## WHAT TO WORK ON
Could you reproduce, word for word, everything below from the line containing "Rear: Ambling along" down to the line containing "I hope you enjoy", with both of those lines included and no others?

AVAILABLE DATA START

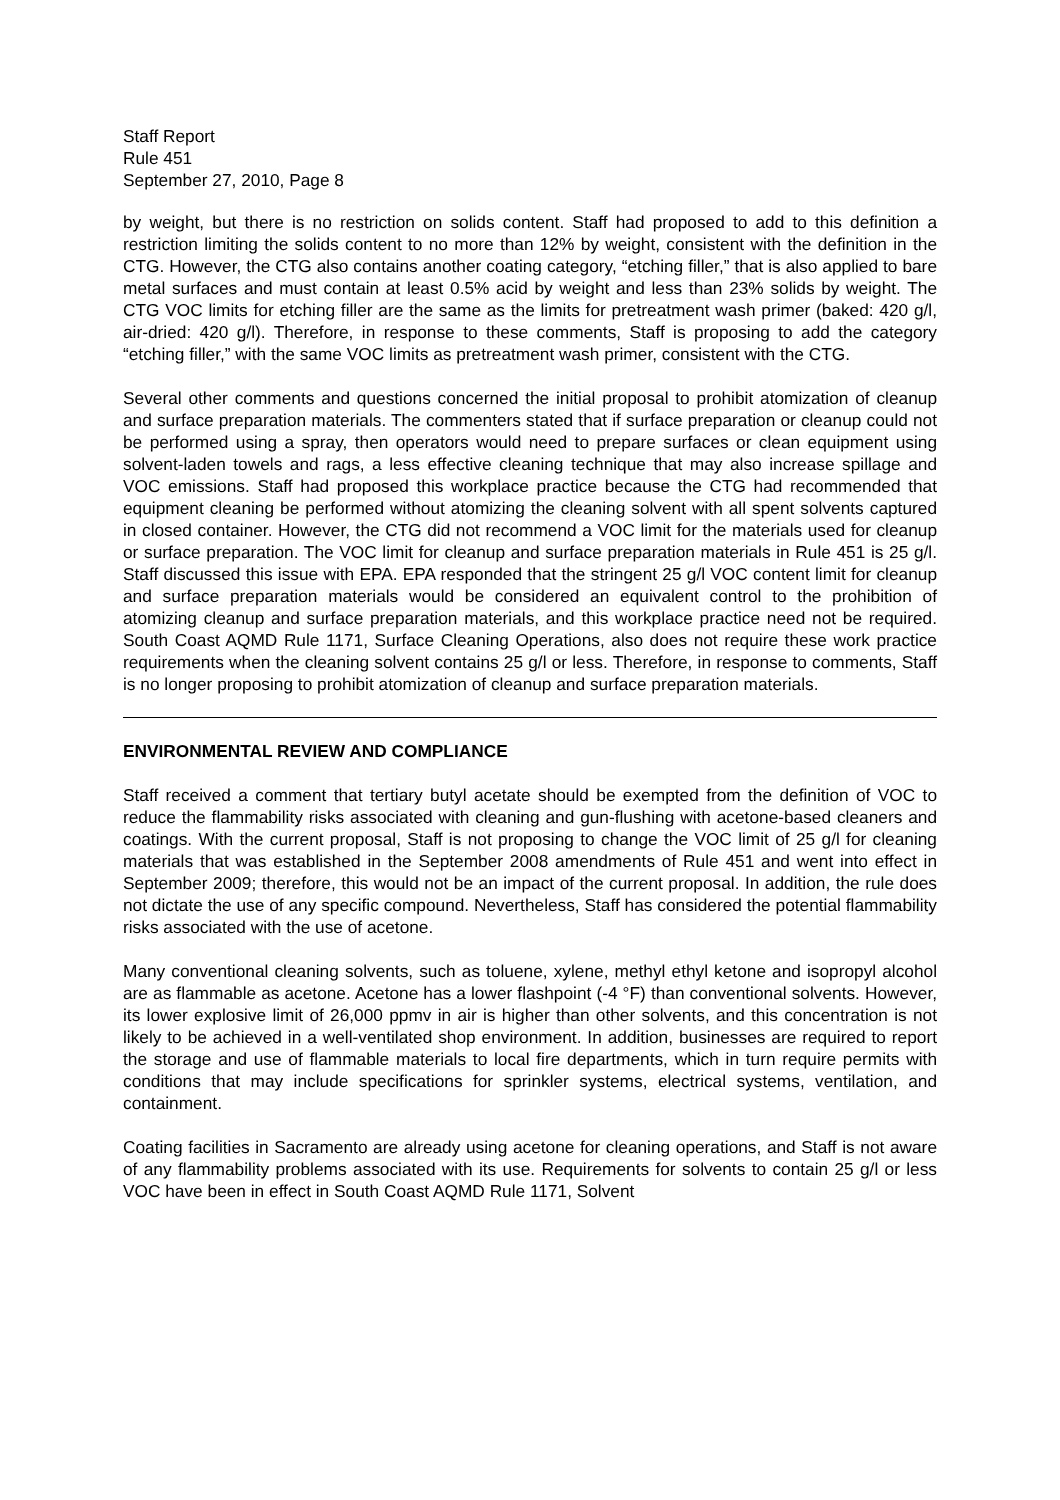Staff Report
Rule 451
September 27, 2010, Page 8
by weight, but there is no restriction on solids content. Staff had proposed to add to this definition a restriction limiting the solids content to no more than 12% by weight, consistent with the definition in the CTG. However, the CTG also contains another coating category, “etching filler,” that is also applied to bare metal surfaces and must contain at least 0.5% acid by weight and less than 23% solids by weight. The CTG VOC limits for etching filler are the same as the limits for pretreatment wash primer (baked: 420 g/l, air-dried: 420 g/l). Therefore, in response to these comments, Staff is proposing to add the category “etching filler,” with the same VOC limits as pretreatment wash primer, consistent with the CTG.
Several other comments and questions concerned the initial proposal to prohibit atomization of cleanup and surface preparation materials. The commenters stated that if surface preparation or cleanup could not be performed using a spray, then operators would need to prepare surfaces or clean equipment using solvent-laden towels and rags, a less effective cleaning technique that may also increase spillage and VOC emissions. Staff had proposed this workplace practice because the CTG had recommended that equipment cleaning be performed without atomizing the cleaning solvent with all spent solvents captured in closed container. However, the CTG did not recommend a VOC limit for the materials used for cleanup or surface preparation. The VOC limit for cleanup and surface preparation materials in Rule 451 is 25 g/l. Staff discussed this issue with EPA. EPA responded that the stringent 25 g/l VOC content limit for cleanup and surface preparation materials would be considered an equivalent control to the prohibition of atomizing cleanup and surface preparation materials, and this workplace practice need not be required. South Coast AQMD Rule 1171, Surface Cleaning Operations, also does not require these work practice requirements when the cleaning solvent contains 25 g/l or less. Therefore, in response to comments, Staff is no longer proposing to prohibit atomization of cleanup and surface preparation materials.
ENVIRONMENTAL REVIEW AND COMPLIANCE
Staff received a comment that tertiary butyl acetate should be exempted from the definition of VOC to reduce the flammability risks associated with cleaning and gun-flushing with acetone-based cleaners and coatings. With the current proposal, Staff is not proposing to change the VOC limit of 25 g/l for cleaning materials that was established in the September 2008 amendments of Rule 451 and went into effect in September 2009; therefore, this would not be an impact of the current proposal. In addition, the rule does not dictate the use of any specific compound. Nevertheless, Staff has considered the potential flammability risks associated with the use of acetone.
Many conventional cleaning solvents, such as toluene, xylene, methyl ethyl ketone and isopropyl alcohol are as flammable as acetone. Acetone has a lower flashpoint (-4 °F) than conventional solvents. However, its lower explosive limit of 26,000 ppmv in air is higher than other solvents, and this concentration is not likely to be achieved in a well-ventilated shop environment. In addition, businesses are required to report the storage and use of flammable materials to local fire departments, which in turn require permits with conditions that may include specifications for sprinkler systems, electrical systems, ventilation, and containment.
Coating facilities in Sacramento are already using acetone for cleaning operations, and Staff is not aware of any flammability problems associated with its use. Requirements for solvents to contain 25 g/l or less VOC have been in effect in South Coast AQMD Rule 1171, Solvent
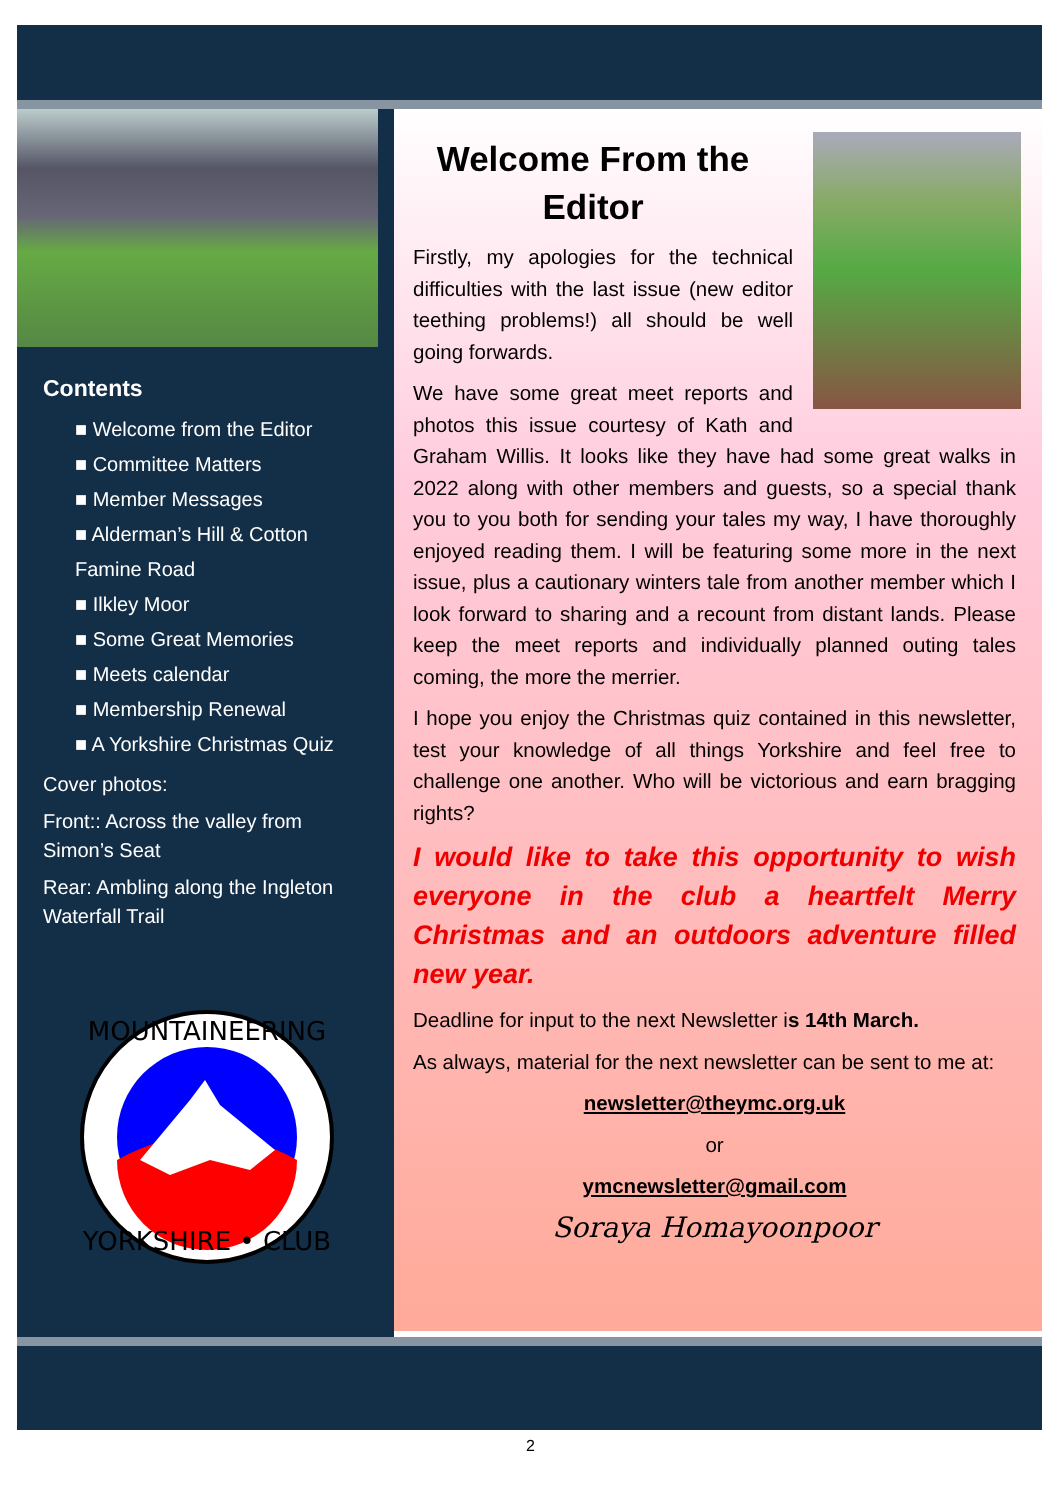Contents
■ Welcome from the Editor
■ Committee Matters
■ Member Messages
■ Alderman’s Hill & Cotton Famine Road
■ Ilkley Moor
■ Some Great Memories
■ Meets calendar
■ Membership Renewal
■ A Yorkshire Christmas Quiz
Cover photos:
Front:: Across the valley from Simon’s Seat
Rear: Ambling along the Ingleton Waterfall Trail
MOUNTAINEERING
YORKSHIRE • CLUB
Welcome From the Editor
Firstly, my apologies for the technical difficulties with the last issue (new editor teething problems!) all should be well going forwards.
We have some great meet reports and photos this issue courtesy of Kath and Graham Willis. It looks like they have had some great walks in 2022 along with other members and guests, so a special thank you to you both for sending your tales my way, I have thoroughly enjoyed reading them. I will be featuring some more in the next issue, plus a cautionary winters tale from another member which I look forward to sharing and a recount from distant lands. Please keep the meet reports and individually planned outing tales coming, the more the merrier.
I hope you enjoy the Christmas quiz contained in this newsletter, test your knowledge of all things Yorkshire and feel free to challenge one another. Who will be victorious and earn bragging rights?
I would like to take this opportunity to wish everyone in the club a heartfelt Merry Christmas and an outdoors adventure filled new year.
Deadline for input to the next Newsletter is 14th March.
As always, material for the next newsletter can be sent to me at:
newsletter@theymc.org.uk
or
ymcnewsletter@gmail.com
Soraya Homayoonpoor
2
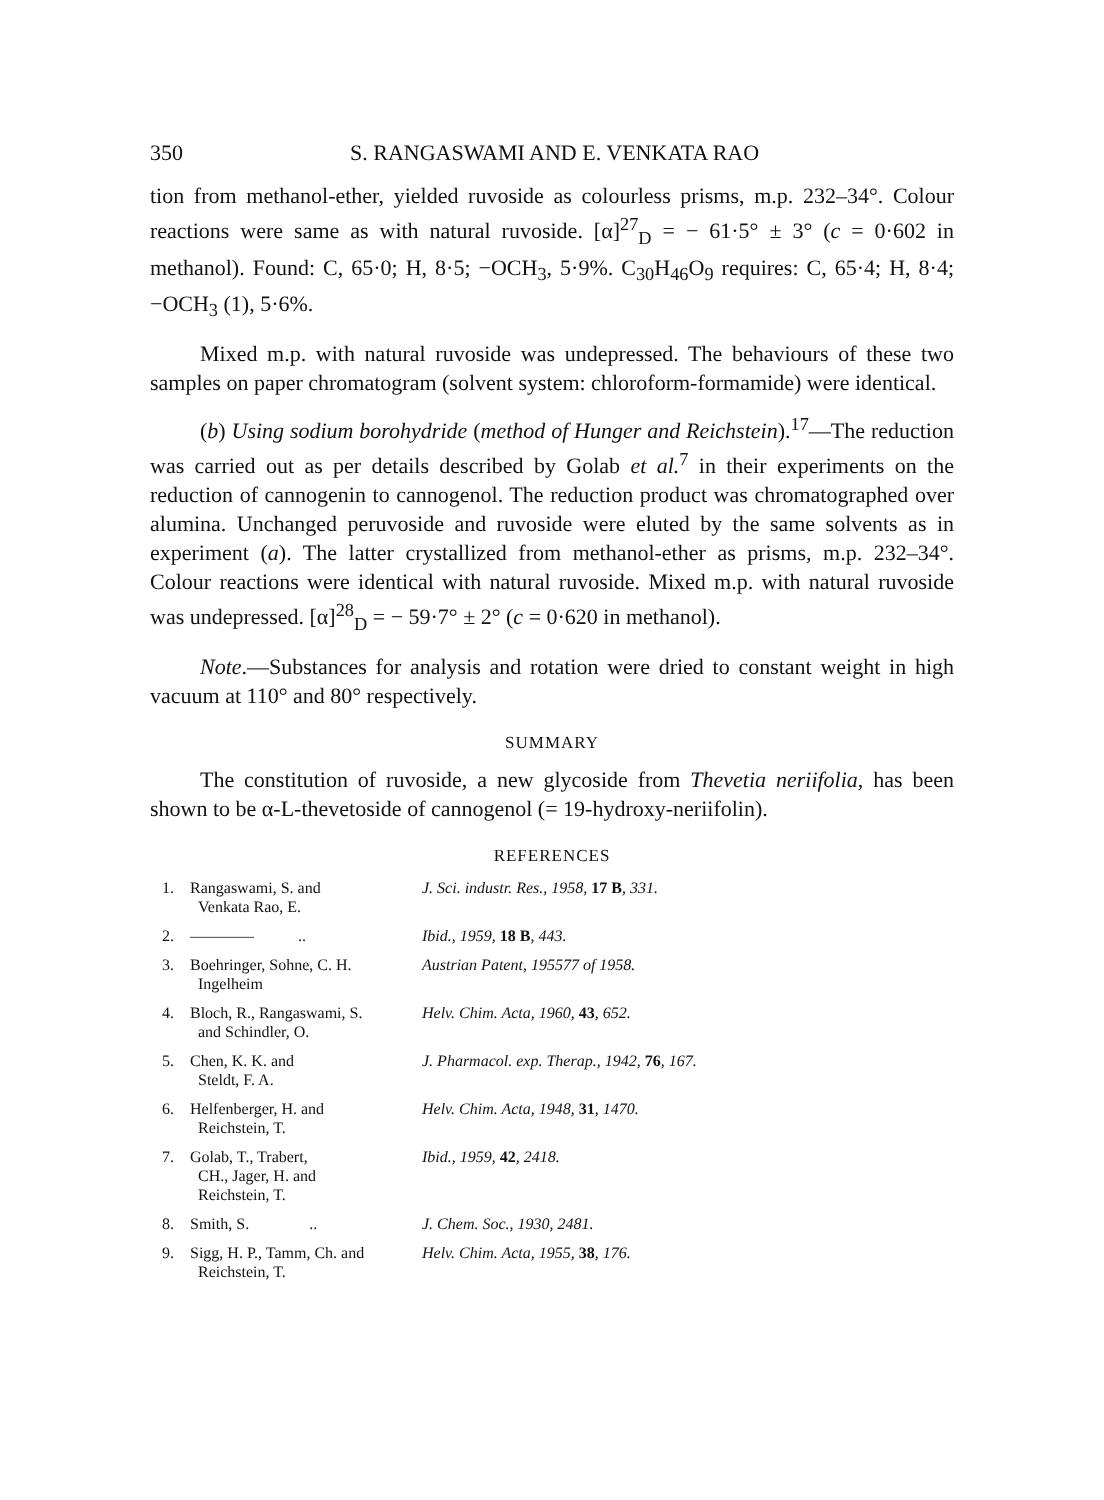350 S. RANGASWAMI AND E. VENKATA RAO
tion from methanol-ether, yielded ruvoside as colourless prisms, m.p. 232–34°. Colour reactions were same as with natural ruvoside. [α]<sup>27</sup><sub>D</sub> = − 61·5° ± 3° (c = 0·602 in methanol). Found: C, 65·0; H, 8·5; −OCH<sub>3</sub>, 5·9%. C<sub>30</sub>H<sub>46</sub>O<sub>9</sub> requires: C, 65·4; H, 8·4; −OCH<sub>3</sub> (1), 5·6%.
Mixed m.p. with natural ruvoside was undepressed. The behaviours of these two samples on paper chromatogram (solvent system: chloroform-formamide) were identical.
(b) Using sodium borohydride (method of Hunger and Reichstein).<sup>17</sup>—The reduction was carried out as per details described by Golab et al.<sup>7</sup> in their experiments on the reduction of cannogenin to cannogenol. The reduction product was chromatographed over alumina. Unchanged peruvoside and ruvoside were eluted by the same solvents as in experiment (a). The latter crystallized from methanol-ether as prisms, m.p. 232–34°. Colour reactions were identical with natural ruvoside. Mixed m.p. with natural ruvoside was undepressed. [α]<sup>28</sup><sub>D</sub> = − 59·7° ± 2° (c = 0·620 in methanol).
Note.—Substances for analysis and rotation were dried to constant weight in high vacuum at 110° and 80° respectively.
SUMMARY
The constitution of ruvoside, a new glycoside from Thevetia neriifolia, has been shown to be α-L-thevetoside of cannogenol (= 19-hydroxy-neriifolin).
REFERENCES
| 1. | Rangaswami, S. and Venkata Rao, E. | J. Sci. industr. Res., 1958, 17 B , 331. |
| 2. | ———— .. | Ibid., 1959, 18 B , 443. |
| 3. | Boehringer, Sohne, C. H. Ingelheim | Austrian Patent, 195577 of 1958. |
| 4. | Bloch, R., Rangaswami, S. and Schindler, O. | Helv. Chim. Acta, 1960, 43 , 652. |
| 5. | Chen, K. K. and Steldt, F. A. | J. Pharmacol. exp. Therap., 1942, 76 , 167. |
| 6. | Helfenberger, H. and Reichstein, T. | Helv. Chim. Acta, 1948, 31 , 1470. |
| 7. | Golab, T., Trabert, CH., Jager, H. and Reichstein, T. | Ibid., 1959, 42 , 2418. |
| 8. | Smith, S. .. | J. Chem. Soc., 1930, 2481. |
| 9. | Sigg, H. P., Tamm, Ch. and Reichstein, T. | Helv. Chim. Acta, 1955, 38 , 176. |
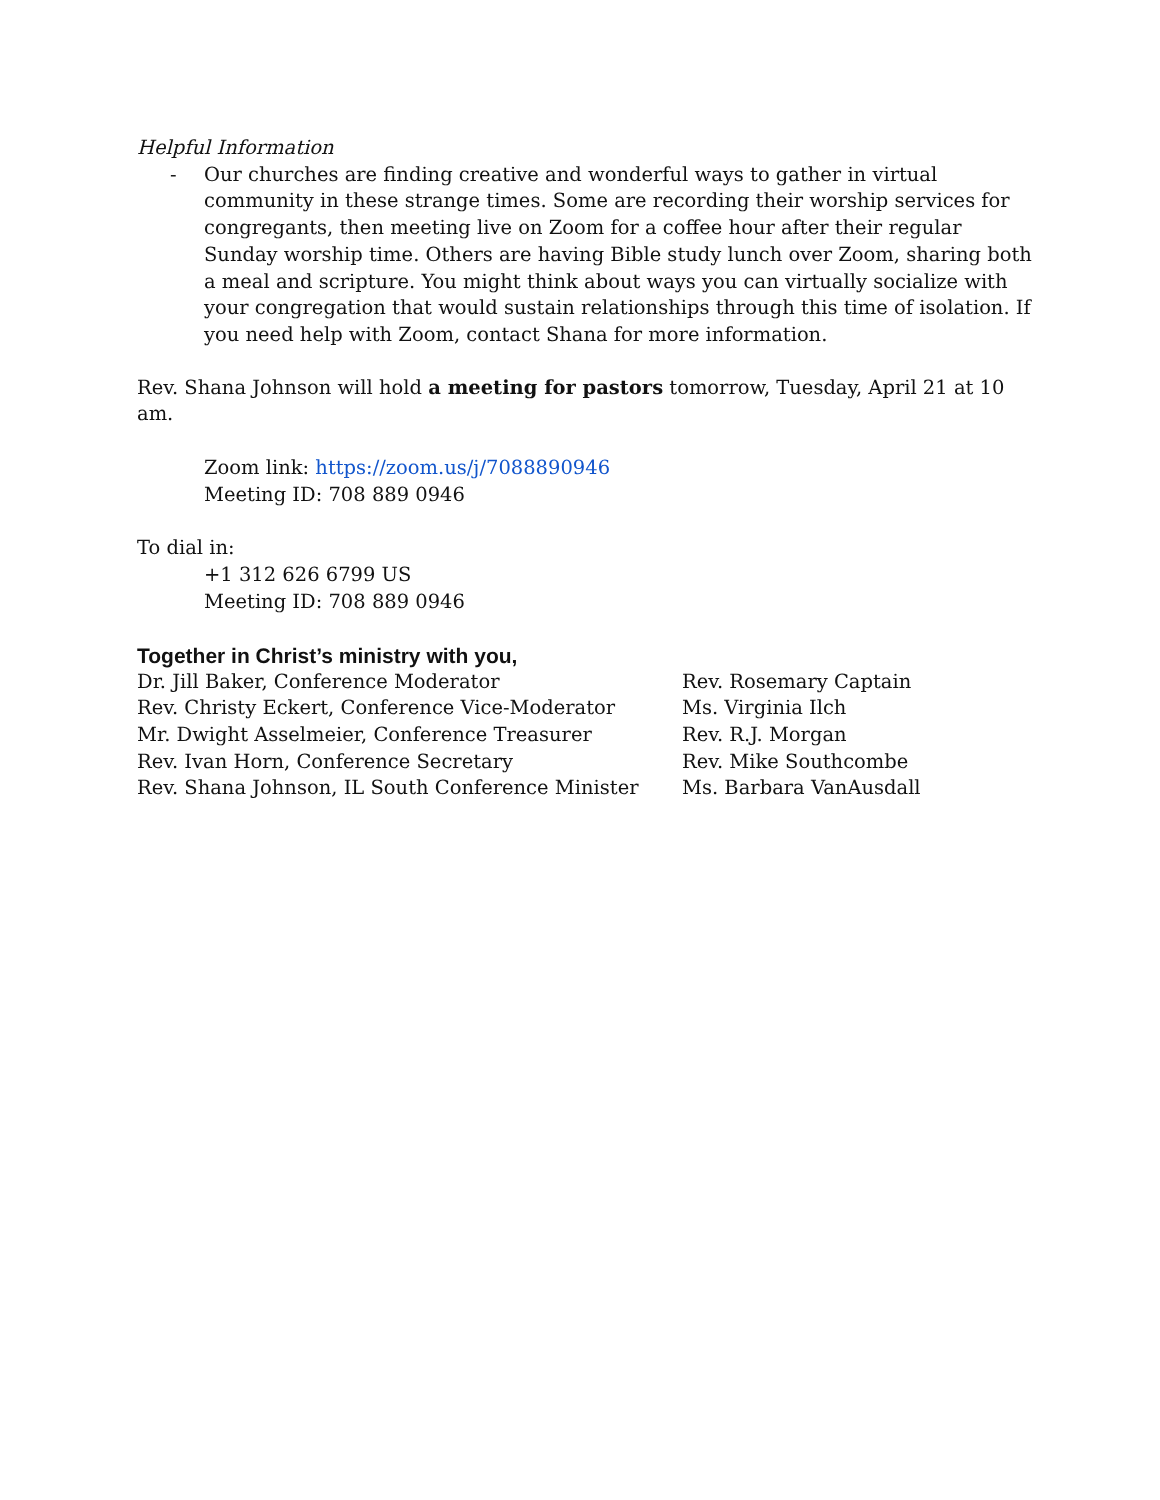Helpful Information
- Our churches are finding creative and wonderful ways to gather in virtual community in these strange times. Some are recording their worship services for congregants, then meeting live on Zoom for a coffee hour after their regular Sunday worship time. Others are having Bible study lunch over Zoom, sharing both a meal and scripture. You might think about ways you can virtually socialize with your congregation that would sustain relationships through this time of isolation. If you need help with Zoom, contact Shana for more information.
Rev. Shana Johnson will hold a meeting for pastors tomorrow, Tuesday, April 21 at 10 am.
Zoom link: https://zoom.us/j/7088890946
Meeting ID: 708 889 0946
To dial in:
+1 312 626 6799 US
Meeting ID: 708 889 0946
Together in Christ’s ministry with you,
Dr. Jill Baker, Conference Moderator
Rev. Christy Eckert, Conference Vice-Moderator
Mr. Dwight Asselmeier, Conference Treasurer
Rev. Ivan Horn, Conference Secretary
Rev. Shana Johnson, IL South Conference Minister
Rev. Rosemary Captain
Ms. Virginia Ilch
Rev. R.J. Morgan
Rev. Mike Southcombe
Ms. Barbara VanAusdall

AVAILABLE DATA END

## WORKED SOLUTION
Rear: Ambling along the Ingleton Waterfall Trail
MOUNTAINEERING
YORKSHIRE • CLUB
Welcome From the Editor
Firstly, my apologies for the technical difficulties with the last issue (new editor teething problems!) all should be well going forwards.
We have some great meet reports and photos this issue courtesy of Kath and Graham Willis. It looks like they have had some great walks in 2022 along with other members and guests, so a special thank you to you both for sending your tales my way, I have thoroughly enjoyed reading them. I will be featuring some more in the next issue, plus a cautionary winters tale from another member which I look forward to sharing and a recount from distant lands. Please keep the meet reports and individually planned outing tales coming, the more the merrier.
I hope you enjoy the Christmas quiz contained in this newsletter, test your knowledge of all things Yorkshire and feel free to challenge one another. Who will be victorious and earn bragging rights?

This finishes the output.